This can also be small motions, I repetitively touch each finger to my thumb when I can feel my emotions rising in a public space and need to give my brain another task.
This can be a variety of things in the touch, sound, sight, taste, smell categories
Watch kitten youtube videos or listen to music recommended by an internet stranger, try a new recipe or buy an ingredient that you’ve never heard of at an international grocery store, make your own potpourri
I know that have a lot of action oriented suggestions on this list but that reflects my own bias towards needing to feel like I am creating/impacting/changing things. That is part of coping for me.
But self-soothing can be putting your favorite blanket in the dryer so it’s warm and has the fabric softener smell and giving yourself permission to consume some guilt free media while snuggled up.
REPLACEMENT
This is my favorite because one of my top five personality traits is sheer contrariness. Events are conspiring to get me down? Watch me get up just so I can kick something. My trauma response makes me want to isolate or lash out? Forget that - I will stride up to someone and provide the tenderest caregiving you ever did see.
This doesn’t mean I’ve never been in a depressive funk for a month or that anxiety hasn’t kept me away from things I wanted - that’s very real too but when those struggles have left me even an inch, I have tried to turn it into a mile.
On the caregiving note - that doesn’t have to be people. Get a plant that you can nurture, make it’s caregiving a regular habit.

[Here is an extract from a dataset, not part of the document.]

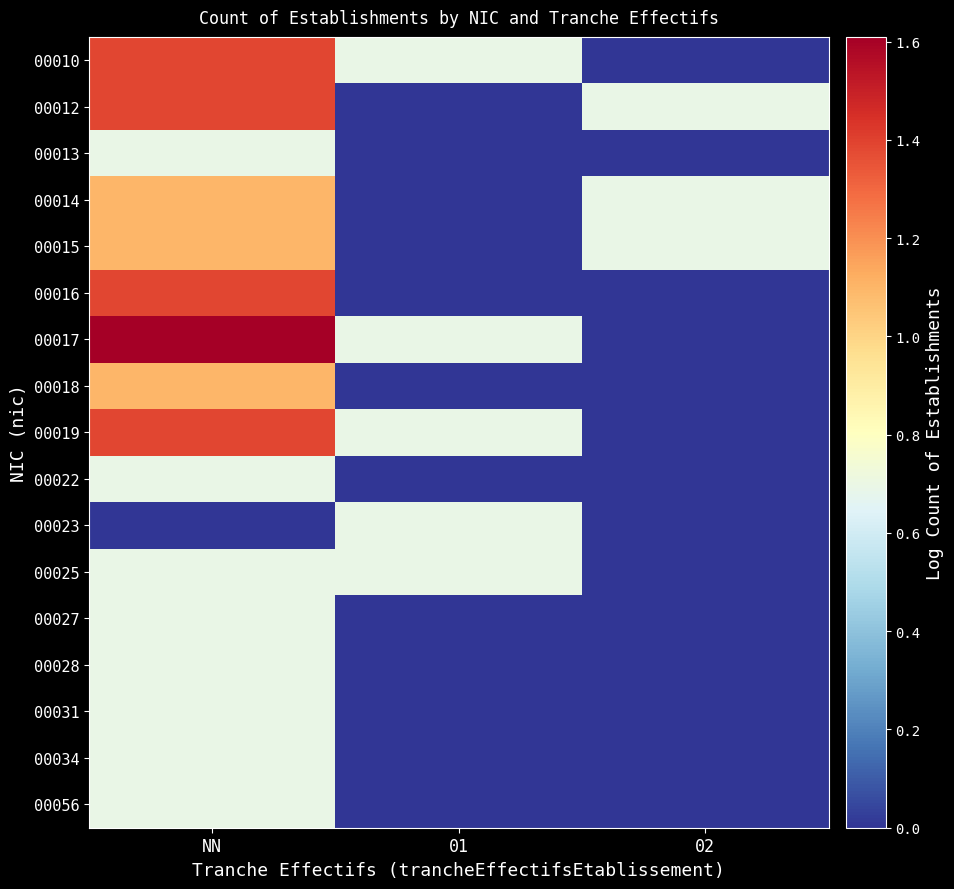

Rank the series by their maximum value, from highest to lowest.

00017, 00010, 00012, 00016, 00019, 00014, 00015, 00018, 00013, 00022, 00023, 00025, 00027, 00028, 00031, 00034, 00056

Around turning thirty I got really serious about providing the care to myself that I would provide to another person. I would never say about someone else what my inner narrator said about me. So I started saying out loud the opposite statements, the affirmations, that I would say to someone else when ever that narrator got to yammering.
What is love to you? Seriously, how do you receive love - quality time, words of affirmations, gifts, acts of service? GIVE YOURSELF LOVE! Be intentional about scheduling how you will get these things or have them on standby when thigs are spiraling OR get them for yourself. Do an act of service for future you. Give present you quality time with yourself enjoying one of your preferred activities (I go to a library). Give yourself words of affirmation.